Así como lo amaron hasta la abnegación, lo odiaban y le temían horrorosamente. Y esa pasión adyacente, el miedo, era el componente principal del odio que la anegaba. A nadie le gusta saberse cobarde, y no todos tramitan esa comprobación del mismo modo. Él tenía su listado de hits, y en ese elenco figuraban personas que sabían que estaban, y que trataban de evitarlo por todos los medios. Fui testigo de algún casual y fatal entrecruzamiento, deseado unilateralmente: recuerdo el color de la piel de quien lo odiaba, el sudor en el comienzo de la calva, los ojos hiperactivos detrás de los quevedos de miope, buscando la mejor vía de escape, las manos inoportunas que no encontraban un lugar donde hubiera sosiego.

Le dijo las cosas más inconcebibles a aquel pobre imbécil, un gallo desplumado, que palidecía frente a la peor de sus cóleras: la fría, la inaudible detrás de las palabras, más real que la presencia de la muerte. El desdichado sigue vivo, y delatando.
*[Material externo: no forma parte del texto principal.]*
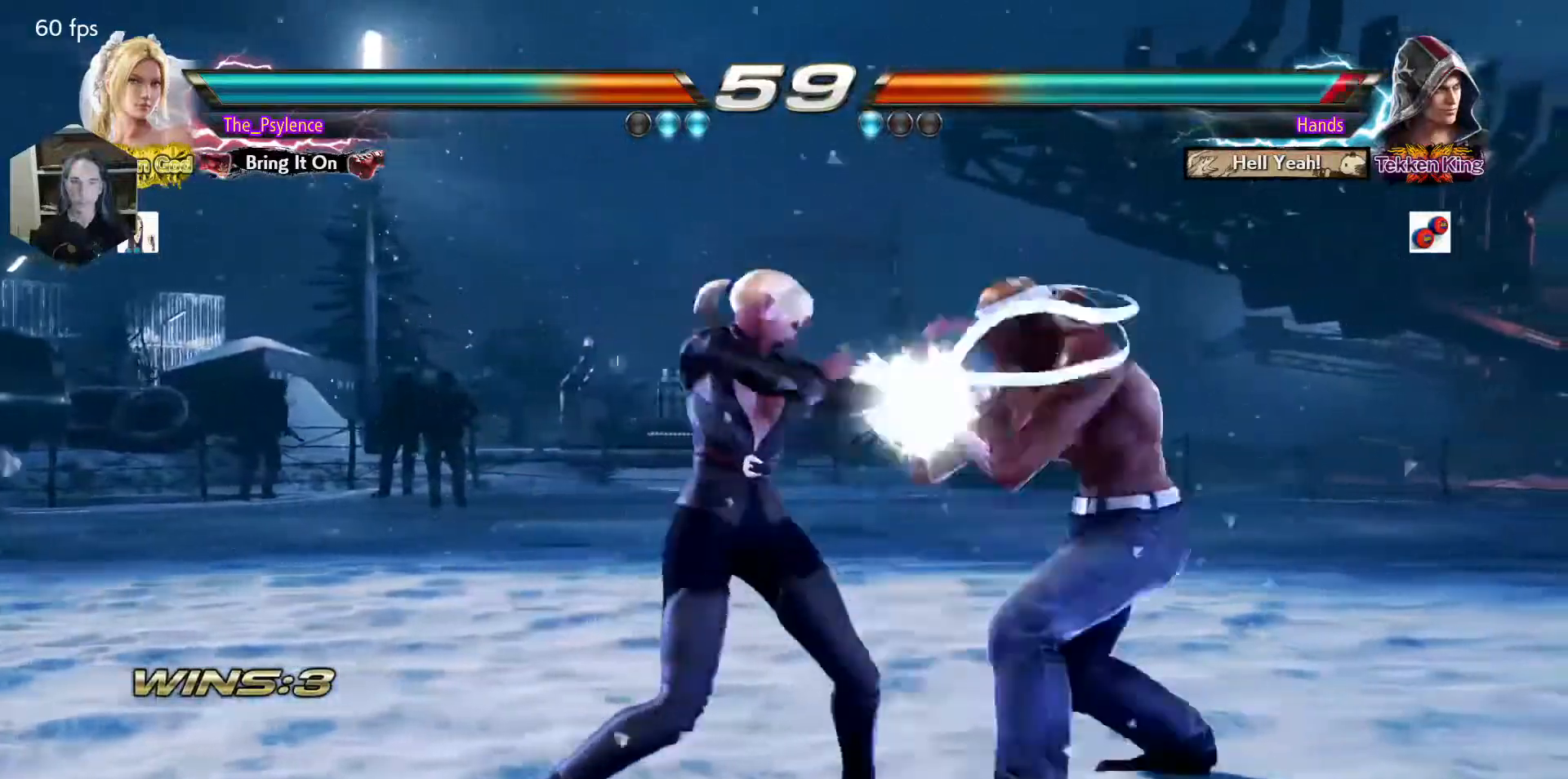
{"buttons": [], "events": [[100, "DPAD_UP", "down"], [217, "DPAD_UP", "up"], [300, "DPAD_DOWN", "down"], [350, "DPAD_DOWN", "up"], [350, "DPAD_LEFT", "down"], [400, "DPAD_LEFT", "up"]]}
Siempre me pregunté por qué su vida no había dado lugar a una película o una serie. Un director como David Fincher, como Burton, como Chris Nolan. Y luego, el actor que lo represente. Sería necesario llegar a parecerse a él para poder sentir algo de lo que sentía. ¿Cómo poder interpretar a alguien que extralimita las normas y los patrones? Rodolfo escondía las cartas, jugaba al filo; el actor hubiera debido hacer lo mismo: llevarse hasta el límite y a veces traspasarlo, para encarnar al personaje.
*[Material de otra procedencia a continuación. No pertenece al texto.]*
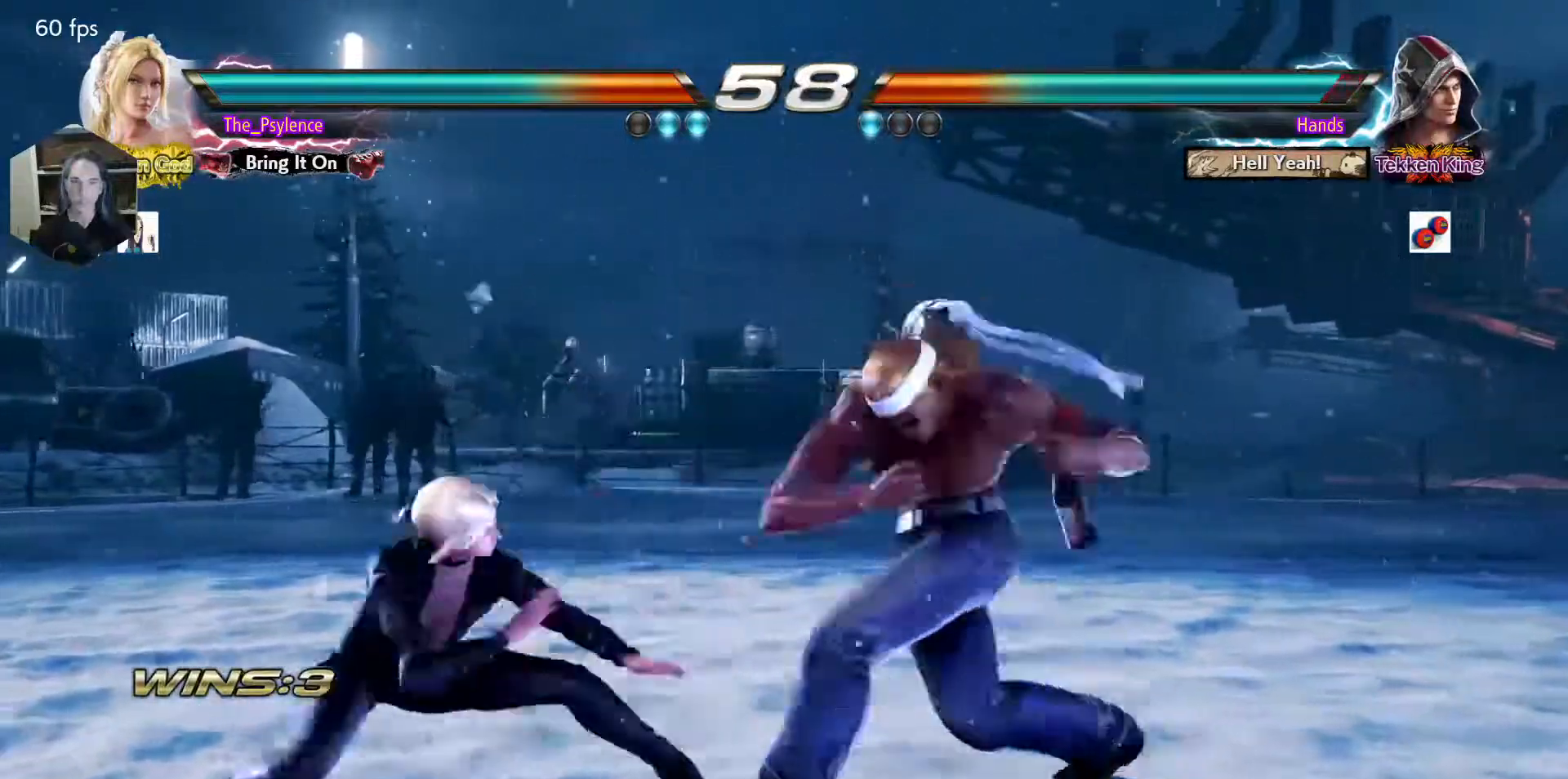
{"buttons": [], "events": [[117, "CIRCLE", "down"], [117, "SQUARE", "down"], [167, "CIRCLE", "up"], [167, "SQUARE", "up"]]}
Para prepararse en el papel del Guasón, en “El caballero de la noche”, Heath Ledger se aisló del mundo durante un mes. Probó sin desmayos hasta encontrar un color en la voz y una actitud. Entrenó como un deportista de alta competencia, con la misma inflexibilidad: un atleta de la exageración. Buscó inspiración en los viejos comics, en Sid Vicious, en “La Naranja Mecánica”. Hizo repertorios sobre sus gustos, elencos sobre sus odios. Galimberti hubiera sido el único actor adecuado para sí mismo. Sólo Galimberti podría haber hecho de Galimberti.
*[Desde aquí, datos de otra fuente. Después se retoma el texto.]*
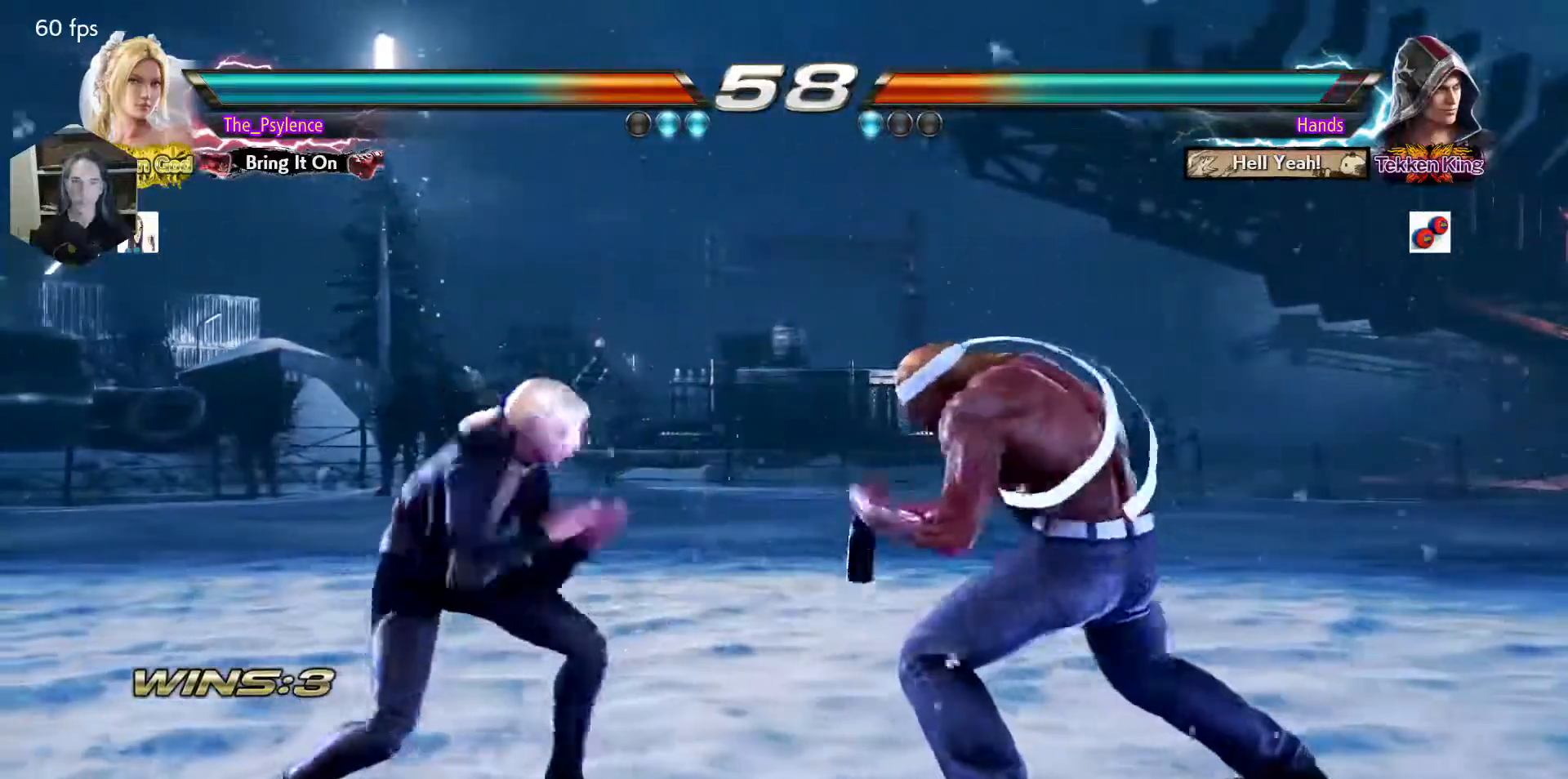
{"buttons": ["DPAD_RIGHT"], "events": [[100, "DPAD_LEFT", "down"], [150, "DPAD_LEFT", "up"], [267, "DPAD_LEFT", "down"], [300, "DPAD_LEFT", "up"], [350, "DPAD_RIGHT", "down"], [417, "DPAD_RIGHT", "up"], [500, "DPAD_RIGHT", "down"]]}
¿Quién hubiera podido derrotar a Galimberti? Galimberti, ¿quién más? Así fue en la vida real. Los síntomas empezaron cinco días antes, un miércoles. El dolor en la espalda era la exteriorización de la dolencia que lo mataría. Probó con el mármol del piso, con las agujas de una acupunturista, con la plancha caliente sobre su costado. Era él combatiendo consigo mismo, el mejor contendiente que podía tener. El único que le ganó en ese tipo de combate. Cuentan que Salvador Allende envió a su buque escuela, el “Esmeralda”, a La Habana. Fidel lo recibió en el puerto. Más tarde le dijo a su Capitán: “En producción no somos muy buenos, pero si hace falta pelear, cuenten con nosotros. En eso, somos los mejores”. Ése tipo de razonamiento.

Que siga teniendo 52 años, en plenitud e inmóvil, para consuelo de los que lo queremos. Es mejor verlo así que yendo al médico, preocupado por el inicio de su tratamiento contra las várices. Y para descanso de los que lo odiaron, que –desde su muerte– respiran aliviados.